A single number is the answer: the count of lines below that contain "Regular".

RECORDED INFORMATION
-*-

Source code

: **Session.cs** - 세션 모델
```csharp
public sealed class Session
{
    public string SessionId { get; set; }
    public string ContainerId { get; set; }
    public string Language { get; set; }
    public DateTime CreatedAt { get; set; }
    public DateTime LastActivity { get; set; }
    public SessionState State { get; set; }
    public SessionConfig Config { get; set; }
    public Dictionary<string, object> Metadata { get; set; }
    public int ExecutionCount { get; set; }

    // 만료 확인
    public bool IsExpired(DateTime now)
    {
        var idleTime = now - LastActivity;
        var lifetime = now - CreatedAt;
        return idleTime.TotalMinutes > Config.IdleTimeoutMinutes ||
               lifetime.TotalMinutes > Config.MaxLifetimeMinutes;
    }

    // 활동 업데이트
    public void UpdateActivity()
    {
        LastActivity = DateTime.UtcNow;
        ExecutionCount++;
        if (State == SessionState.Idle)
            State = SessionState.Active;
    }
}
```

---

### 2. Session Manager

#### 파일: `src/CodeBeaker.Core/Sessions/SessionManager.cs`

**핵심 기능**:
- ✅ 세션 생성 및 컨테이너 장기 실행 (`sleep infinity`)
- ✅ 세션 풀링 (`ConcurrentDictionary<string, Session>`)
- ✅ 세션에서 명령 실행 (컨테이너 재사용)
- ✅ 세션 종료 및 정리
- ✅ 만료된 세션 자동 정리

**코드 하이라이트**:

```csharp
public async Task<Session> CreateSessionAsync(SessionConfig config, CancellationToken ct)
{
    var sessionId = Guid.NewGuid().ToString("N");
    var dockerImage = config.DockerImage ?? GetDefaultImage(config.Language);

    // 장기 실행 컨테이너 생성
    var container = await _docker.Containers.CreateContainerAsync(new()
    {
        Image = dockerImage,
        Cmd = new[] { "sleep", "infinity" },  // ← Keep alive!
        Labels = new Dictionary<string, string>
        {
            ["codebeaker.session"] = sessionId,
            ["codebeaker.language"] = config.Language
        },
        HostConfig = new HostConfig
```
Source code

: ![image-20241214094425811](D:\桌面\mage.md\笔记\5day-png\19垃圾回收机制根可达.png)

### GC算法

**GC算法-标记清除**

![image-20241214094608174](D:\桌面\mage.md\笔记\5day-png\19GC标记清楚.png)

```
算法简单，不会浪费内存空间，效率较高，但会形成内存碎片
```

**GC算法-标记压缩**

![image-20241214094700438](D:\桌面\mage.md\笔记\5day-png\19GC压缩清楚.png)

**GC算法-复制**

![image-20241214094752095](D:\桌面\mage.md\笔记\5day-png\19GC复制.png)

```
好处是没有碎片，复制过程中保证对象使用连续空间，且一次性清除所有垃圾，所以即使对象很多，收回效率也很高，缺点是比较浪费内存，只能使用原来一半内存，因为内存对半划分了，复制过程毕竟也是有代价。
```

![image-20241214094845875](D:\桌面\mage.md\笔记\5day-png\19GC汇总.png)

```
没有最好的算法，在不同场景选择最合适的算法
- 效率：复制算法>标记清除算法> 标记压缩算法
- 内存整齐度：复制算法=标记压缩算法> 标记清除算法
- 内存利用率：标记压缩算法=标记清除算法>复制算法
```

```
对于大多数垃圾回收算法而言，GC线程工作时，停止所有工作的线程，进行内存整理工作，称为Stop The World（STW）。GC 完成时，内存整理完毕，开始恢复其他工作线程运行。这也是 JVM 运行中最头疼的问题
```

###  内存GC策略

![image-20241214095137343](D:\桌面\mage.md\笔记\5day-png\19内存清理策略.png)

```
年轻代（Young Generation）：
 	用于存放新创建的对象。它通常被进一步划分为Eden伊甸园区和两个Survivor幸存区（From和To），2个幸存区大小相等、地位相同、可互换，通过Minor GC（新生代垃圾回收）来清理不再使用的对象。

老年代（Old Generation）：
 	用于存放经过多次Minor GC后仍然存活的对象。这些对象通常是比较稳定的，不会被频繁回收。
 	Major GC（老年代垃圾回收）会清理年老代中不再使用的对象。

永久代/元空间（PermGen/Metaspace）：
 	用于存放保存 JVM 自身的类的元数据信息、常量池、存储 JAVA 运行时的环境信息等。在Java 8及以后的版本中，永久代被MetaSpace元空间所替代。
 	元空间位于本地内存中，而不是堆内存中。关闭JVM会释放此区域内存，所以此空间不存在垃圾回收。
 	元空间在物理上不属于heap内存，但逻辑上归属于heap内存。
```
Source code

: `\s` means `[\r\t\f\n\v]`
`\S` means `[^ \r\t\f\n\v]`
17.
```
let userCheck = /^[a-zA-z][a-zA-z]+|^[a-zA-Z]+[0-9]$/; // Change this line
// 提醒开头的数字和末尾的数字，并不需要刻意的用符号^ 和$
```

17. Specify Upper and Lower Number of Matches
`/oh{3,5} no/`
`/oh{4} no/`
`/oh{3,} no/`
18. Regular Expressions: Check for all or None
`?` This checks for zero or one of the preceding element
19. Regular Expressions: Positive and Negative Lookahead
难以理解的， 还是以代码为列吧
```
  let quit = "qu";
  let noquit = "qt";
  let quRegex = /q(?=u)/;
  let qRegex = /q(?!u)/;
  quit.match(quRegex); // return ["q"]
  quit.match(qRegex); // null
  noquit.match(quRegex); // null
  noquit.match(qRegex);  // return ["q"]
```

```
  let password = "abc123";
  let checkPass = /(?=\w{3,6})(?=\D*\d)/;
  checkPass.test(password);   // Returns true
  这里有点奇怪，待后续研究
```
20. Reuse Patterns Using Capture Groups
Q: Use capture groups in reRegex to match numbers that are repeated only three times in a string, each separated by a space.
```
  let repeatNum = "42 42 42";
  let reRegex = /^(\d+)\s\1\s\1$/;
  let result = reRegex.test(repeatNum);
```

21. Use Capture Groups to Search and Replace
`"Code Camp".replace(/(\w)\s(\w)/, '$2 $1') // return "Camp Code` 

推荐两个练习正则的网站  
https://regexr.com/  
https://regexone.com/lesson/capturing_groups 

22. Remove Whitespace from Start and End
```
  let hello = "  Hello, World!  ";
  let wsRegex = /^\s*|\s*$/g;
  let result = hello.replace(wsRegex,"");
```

-*-

RESPONSE TO THIS TASK
2